REQUIRED TASKS:
**a)** Reproduce the passage of the court opinion starting with "Paragraph eleven should" and going on through "of his whereabouts.".
**b)** Rewrite the rows starting with the first line of the rows and going on through the line with "16: (408, 299)", replacing "zero-indexed" with "indexed from zero" and leaving everything else unchanged. Give only those lines, and leave the pictures out of the answer.

Potter v. Prudential Insurance

142 A. 891 | Conn. | 1928

Lead Opinion

The plaintiff, the beneficiary under an insurance policy on the life of her first husband, *273 seeks to recover on the policy. From the judgment in favor of the plaintiff defendant appeals. The errors assigned upon the appeal of the defendant, aside from those relating to the correction of the finding, concern the holding of the trial court that the plaintiff had satisfactorily proven that the assured was dead, and had failed to meet the defendant's special defense, that the action upon the policy did not accrue within six years next before the commencement of this action, by establishing that the defendant had acknowledged the existence of the obligation on the policy within the six-years period. The correction of the finding in substantial accordance with the defendant's claims in a number of particulars should be allowed as follows:

Paragraph thirty-seven should be corrected by striking out "two and one-half years" and inserting "upwards of two years," and adding to the paragraph, "The defendant offered no evidence in support of its amended answer and special defense filed June 2, 1927, nearly six months after it had completed its `careful investigation' of the disappearance of the insured."

Paragraph eleven should be corrected to read: The defendant insurance company endeavored to get information of the insured through the Knights of Pythias and American Mechanics of which the insured was a member. How extensive the investigation of these organizations was the evidence does not disclose. All that appeared in evidence was that the insurance company sought through them to ascertain whether the assured was living and at the request of the insurance company these organizations made inquiries of the relatives of the insured as to their knowledge of his whereabouts.

The plaintiff made no inquiries of these organizations as to the whereabouts of the insured or requested them to make an investigation as to this.

Paragraph thirteen should be corrected by striking *274 out, "of his friends," and inserting, "of a husband and wife who were his only intimate friends."

Paragraph fifteen should be corrected by striking out, "or business friends."

There should be added to the finding: Plaintiff made no inquiries of her husband's former fellow-employees in Waterbury with whom he had worked several years, or those in Derby and Jersey City with whom he had worked a few months. Nor did she make inquiry of the police department in Waterbury or Dayton, or of the board of health in Dayton.

Other corrections claimed are not of substantial merit. The case can, we think, be fairly disposed of upon the finding thus corrected without ordering a new trial on account of the corrections made.

RECORDS FOR THE EXERCISE:
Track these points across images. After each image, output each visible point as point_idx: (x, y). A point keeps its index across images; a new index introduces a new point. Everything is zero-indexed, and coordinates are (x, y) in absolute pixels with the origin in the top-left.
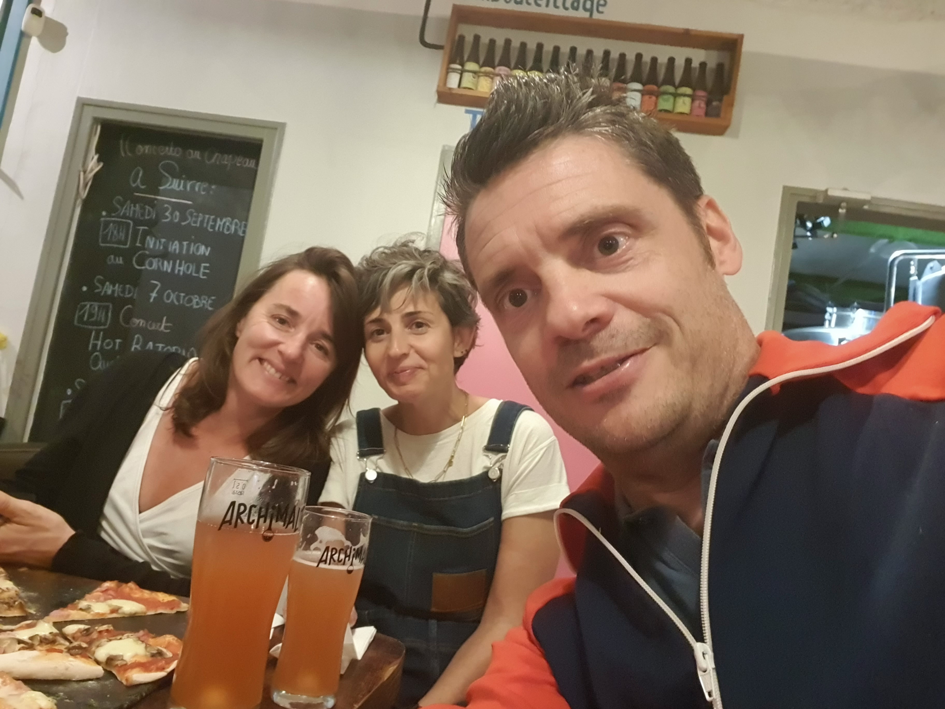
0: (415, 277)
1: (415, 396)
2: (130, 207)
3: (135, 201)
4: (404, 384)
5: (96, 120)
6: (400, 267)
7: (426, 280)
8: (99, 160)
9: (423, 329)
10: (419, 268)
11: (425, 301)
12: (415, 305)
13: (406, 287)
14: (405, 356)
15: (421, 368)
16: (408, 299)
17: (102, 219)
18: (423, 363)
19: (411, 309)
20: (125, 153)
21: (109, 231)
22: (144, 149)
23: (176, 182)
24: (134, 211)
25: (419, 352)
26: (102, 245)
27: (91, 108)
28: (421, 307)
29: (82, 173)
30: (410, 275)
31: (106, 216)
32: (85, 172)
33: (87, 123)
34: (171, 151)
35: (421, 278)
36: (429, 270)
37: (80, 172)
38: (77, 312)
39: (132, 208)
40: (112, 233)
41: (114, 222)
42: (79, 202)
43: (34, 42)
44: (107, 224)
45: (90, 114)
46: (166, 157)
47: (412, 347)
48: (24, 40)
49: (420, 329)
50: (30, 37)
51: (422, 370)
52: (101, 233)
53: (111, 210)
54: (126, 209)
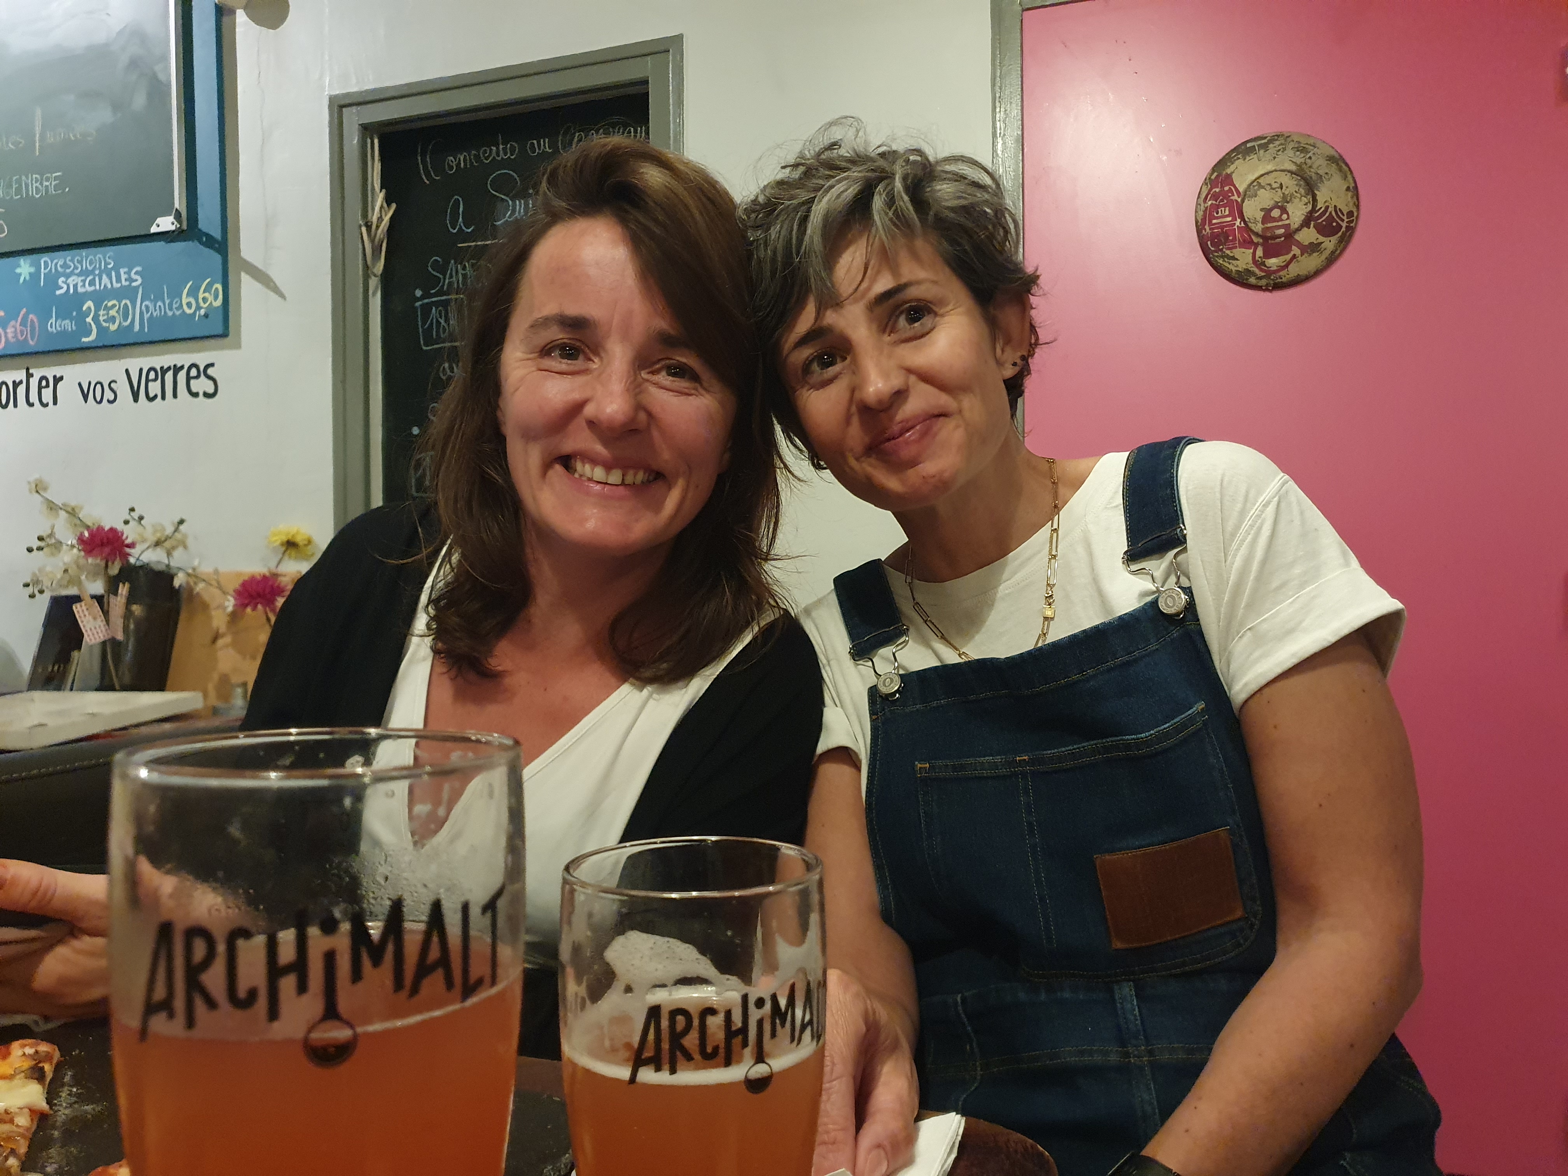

RESULTS OF THE TASKS:
**a)**
Paragraph eleven should be corrected to read: The defendant insurance company endeavored to get information of the insured through the Knights of Pythias and American Mechanics of which the insured was a member. How extensive the investigation of these organizations was the evidence does not disclose. All that appeared in evidence was that the insurance company sought through them to ascertain whether the assured was living and at the request of the insurance company these organizations made inquiries of the relatives of the insured as to their knowledge of his whereabouts.

**b)**
Track these points across images. After each image, output each visible point as point_idx: (x, y). A point keeps its index across images; a new index introduces a new point. Everything is indexed from zero, and coordinates are (x, y) in absolute pixels with the origin in the top-left.
0: (415, 277)
1: (415, 396)
2: (130, 207)
3: (135, 201)
4: (404, 384)
5: (96, 120)
6: (400, 267)
7: (426, 280)
8: (99, 160)
9: (423, 329)
10: (419, 268)
11: (425, 301)
12: (415, 305)
13: (406, 287)
14: (405, 356)
15: (421, 368)
16: (408, 299)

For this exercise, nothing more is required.